Ratzinger (depan) dan Paus Benedictus (belakang)
“Sayangnya, upaya ini terkendala undang-undang pembatasan penanganan kasus yang telah lama habis. Ditambah, dengan fakta bahwa sebagian besar imam cabul pada periode empat dekade itu telah meninggal, keadilan tidak akan pernah bisa ditegakkan (atas pelaku),” terang Weber.

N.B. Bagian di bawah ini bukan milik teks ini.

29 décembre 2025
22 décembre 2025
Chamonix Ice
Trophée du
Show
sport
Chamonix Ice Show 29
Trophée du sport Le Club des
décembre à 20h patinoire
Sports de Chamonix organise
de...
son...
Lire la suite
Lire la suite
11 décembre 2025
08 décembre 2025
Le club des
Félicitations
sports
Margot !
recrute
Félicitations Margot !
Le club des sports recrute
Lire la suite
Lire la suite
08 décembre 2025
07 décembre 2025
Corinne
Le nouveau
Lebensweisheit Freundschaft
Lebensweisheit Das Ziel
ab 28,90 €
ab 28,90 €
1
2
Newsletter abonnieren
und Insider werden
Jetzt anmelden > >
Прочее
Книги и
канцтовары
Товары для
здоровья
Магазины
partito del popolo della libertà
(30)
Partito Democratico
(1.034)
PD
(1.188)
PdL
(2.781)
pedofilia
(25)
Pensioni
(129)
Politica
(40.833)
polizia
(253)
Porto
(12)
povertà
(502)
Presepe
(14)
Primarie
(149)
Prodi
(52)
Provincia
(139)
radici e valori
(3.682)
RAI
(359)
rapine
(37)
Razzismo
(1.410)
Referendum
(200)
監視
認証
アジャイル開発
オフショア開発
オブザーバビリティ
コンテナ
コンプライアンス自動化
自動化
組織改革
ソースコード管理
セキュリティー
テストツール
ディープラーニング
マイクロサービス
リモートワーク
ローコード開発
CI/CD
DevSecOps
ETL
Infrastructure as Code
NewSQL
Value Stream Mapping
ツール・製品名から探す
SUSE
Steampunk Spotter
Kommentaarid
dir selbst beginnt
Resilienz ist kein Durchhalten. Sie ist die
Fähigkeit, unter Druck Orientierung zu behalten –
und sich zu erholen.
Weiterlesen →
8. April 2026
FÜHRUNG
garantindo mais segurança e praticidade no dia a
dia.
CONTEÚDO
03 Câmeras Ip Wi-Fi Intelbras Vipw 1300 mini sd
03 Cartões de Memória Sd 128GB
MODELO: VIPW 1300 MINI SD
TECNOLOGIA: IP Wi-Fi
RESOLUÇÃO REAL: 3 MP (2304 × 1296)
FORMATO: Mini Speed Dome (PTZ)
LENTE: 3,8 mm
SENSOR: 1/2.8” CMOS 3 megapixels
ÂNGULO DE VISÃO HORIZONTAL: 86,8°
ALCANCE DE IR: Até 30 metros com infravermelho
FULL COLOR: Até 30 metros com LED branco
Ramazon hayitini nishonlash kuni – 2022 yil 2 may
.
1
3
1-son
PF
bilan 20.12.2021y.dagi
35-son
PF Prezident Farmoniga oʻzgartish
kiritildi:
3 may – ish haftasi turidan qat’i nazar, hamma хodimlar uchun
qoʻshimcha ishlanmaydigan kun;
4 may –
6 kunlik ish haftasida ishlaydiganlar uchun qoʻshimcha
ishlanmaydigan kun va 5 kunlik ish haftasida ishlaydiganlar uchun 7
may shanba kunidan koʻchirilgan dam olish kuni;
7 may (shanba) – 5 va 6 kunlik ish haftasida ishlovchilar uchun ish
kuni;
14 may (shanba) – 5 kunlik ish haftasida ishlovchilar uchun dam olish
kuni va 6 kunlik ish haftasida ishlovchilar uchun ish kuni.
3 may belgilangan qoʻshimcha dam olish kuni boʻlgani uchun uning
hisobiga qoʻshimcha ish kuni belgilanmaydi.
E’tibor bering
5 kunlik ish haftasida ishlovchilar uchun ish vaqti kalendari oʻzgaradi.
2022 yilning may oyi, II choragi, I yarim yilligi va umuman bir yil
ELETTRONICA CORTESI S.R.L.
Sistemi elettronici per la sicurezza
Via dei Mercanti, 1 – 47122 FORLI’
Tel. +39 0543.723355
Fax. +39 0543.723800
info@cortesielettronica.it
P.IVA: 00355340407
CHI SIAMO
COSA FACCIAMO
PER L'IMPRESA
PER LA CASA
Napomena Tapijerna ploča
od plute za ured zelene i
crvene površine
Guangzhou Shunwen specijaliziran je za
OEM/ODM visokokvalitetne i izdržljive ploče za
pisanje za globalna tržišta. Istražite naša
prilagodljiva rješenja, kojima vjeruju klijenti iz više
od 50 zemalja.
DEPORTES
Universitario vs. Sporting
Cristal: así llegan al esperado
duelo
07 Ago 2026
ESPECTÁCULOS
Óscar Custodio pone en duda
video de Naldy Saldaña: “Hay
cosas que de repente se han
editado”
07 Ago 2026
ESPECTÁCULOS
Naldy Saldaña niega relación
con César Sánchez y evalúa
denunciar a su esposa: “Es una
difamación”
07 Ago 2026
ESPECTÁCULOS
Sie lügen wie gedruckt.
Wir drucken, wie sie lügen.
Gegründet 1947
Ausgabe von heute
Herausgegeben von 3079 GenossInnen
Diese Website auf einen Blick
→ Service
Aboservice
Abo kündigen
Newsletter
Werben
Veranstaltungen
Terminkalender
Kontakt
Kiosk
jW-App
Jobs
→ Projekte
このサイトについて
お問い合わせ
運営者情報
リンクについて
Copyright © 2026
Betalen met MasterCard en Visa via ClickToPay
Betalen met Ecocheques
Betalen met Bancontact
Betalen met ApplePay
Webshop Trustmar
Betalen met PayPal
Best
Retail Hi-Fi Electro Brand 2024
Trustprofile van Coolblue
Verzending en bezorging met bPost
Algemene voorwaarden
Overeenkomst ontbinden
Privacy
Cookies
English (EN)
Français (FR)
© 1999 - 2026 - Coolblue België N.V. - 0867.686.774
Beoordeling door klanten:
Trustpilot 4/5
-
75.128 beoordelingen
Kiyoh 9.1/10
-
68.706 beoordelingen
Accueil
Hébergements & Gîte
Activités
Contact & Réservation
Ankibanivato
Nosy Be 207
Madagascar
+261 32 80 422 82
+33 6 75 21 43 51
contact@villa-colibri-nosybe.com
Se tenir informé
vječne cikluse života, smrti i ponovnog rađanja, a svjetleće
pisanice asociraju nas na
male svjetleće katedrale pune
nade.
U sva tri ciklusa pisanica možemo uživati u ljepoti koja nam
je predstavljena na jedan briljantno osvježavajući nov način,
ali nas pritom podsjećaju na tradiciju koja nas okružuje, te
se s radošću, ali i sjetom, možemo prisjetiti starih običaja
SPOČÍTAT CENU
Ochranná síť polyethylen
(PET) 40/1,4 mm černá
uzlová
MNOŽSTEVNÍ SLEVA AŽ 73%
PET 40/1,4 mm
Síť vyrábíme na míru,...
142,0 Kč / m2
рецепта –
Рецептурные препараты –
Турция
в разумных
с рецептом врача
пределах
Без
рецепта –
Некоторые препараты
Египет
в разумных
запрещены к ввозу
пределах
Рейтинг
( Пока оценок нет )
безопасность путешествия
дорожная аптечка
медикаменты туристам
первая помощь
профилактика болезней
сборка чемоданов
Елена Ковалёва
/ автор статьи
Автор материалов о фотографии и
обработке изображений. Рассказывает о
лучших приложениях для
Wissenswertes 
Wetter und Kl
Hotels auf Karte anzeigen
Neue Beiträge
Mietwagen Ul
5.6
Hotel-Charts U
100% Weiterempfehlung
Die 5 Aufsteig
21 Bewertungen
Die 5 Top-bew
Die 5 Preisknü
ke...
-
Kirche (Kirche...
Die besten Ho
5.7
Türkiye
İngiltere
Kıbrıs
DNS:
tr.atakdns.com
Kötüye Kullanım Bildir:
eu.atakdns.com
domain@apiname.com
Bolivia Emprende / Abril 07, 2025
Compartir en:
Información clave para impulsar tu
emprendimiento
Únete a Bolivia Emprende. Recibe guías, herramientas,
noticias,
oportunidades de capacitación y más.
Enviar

Kini, kasus itu diusut lagi secara lebih transparan oleh Paus Fransiskus. Bishop Gereja Katedral Santa Peter di Regensburg, Jerman Rudolf Voderholzer resmi meminta maaf atas insiden yang pernah terjadi di gerejanya melalui konferensi pers pada Jumat 8 Januari 2016.
“Ini menyakitkan bagi saya bahwa kasus yang terjadi pada tahun-tahun belakangan itu adalah kasus kemanusiaan yang menimpa anak-anak. Jiwa mereka tersiksa benar. Saya tidak mengulang waktu, jadi saya hanya bisa memohon pengampunan dari para korban,” tegasnya.